My Lab

Statistical Genetics and Bioinformatics Lab

Statistical analysis of DNA methylation data

Statistical analysis of high-dimensional DNA methylation data from 450K or 850K illumina array is very challenging since methylation values at CpG sites in the same gene or genetic region are highly correlated with each other, and the number of CpG sties are much greater than a sample size. I have applied regularization methods to identify CpG sites and their corresponding genes and genetic regions associated with various phenotype outcomes. Also, I have developed some R packages for analysis of high-dimensional DNA methlyation data

Statistical analysis of genetic network data 

In biological network data, functional genes are linked with each other so that they have a network structure such as gene regulatory pathway, metabolic pathway and protein-protein interaction network. Since biological network information has been accumulated over years, I have developed a statistical method that is able to utilize genetic network information into genetic association studies.  Also, I have developed a statistical method based on a Gaussian graphical model to estimate genetic links and to construct an entire genetic network.

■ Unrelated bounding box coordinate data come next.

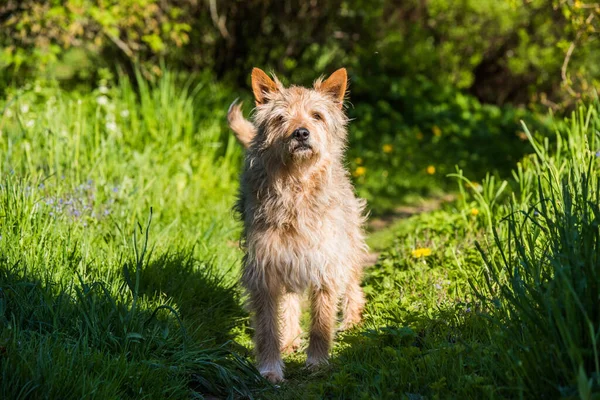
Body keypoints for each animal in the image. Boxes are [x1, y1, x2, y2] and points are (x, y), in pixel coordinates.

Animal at [230, 68, 368, 382]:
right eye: (281, 118)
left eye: (316, 115)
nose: (301, 133)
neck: (296, 185)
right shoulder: (265, 269)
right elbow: (268, 326)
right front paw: (270, 368)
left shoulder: (326, 263)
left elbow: (321, 321)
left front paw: (317, 362)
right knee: (290, 304)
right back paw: (290, 339)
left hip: (349, 244)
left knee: (352, 283)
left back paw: (352, 321)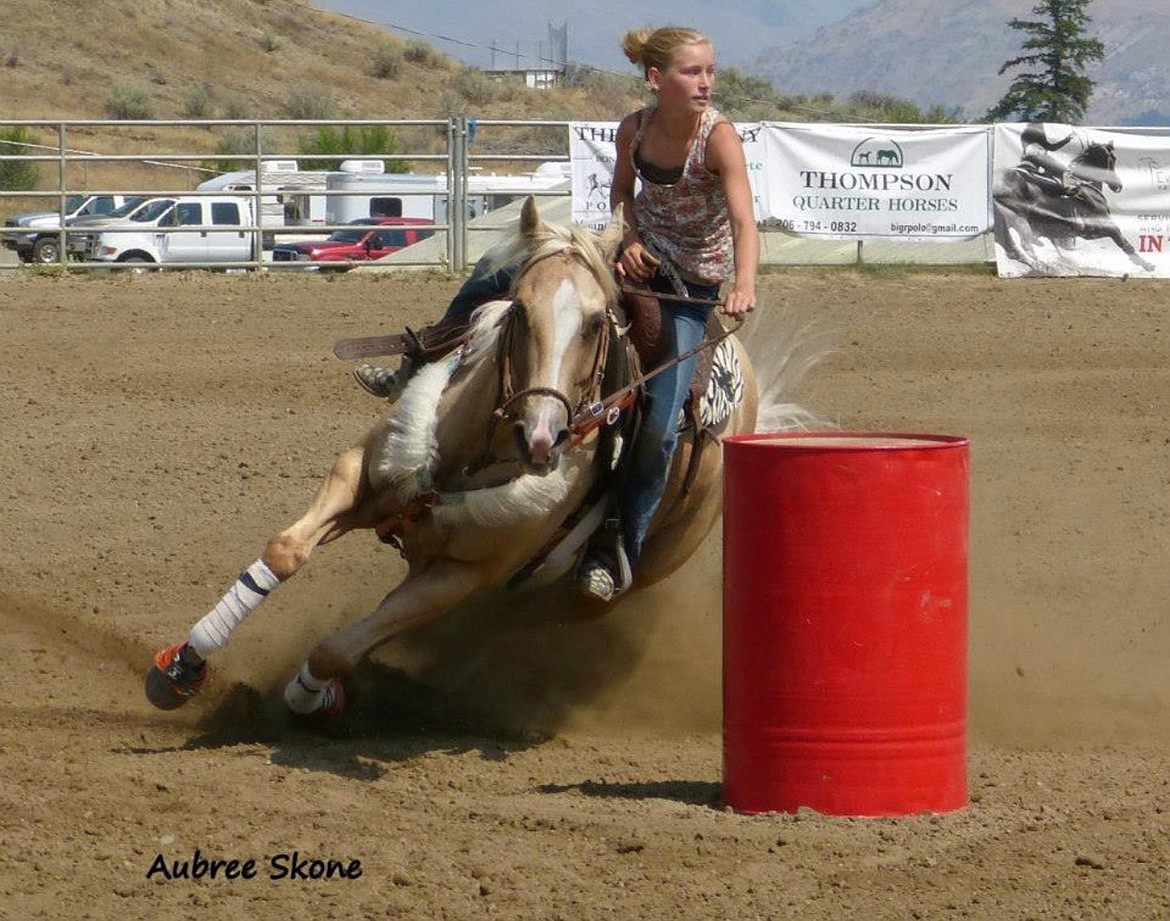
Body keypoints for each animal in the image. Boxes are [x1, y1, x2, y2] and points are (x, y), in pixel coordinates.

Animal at [146, 197, 762, 725]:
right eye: (520, 308)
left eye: (595, 323)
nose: (541, 437)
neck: (469, 456)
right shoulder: (358, 475)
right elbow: (285, 551)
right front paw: (182, 667)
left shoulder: (459, 575)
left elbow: (336, 649)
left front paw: (313, 697)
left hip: (600, 583)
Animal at [992, 138, 1155, 271]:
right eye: (1113, 158)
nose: (1118, 186)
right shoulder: (1103, 226)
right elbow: (1124, 243)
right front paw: (1147, 265)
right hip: (1017, 219)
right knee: (1025, 246)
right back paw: (1044, 266)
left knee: (1013, 250)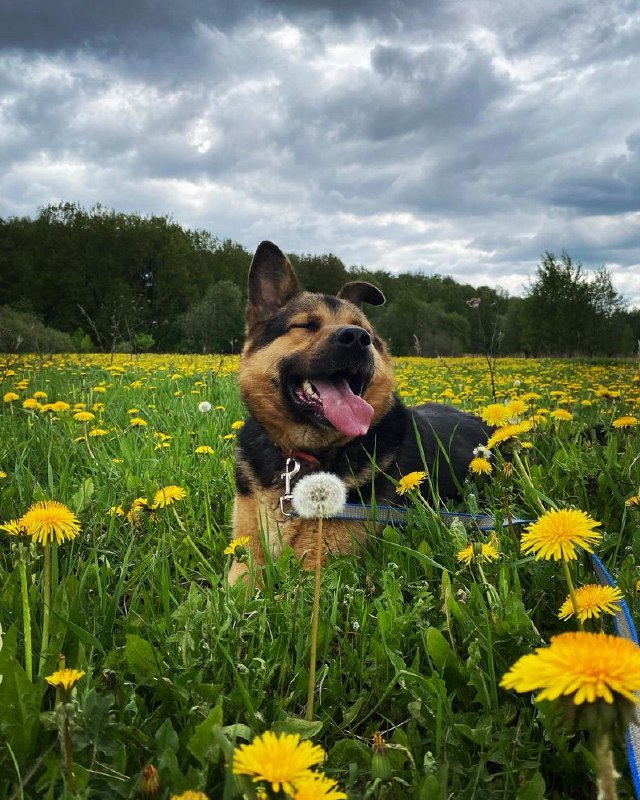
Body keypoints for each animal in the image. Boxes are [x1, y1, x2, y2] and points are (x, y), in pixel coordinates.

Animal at [229, 241, 490, 584]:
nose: (357, 338)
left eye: (364, 330)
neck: (304, 455)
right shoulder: (243, 555)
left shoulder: (320, 568)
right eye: (306, 325)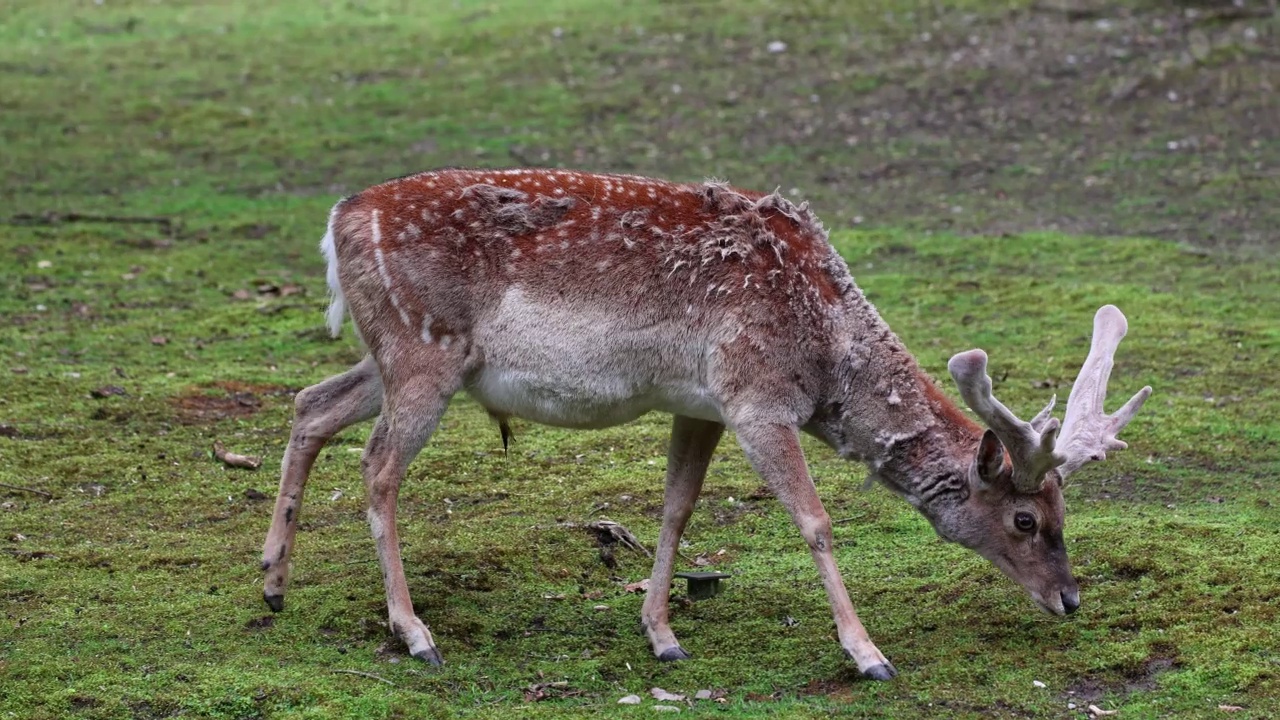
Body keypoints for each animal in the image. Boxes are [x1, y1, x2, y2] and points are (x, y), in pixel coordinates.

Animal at [259, 165, 1152, 676]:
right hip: (422, 350)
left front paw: (661, 633)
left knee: (310, 404)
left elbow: (676, 509)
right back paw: (415, 633)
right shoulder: (756, 396)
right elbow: (815, 521)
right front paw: (868, 653)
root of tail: (337, 222)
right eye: (1028, 519)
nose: (1072, 600)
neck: (825, 345)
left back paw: (272, 583)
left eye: (1063, 511)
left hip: (397, 355)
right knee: (377, 468)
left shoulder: (700, 403)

Statistical analysis of gene expression data

In analysis of microarray gene expression data, gene set analysis aims to identify gene sets that have either differentially expressed or co-expressed genes between case and control groups. I have applied a covariance thresholding method using regularization to gene set analysis, where I identified some genetic pathway groups including many  differentially co-expressed genes. Also, I have developed statistical methods for  genetic association studies with high-dimensional gene expression data.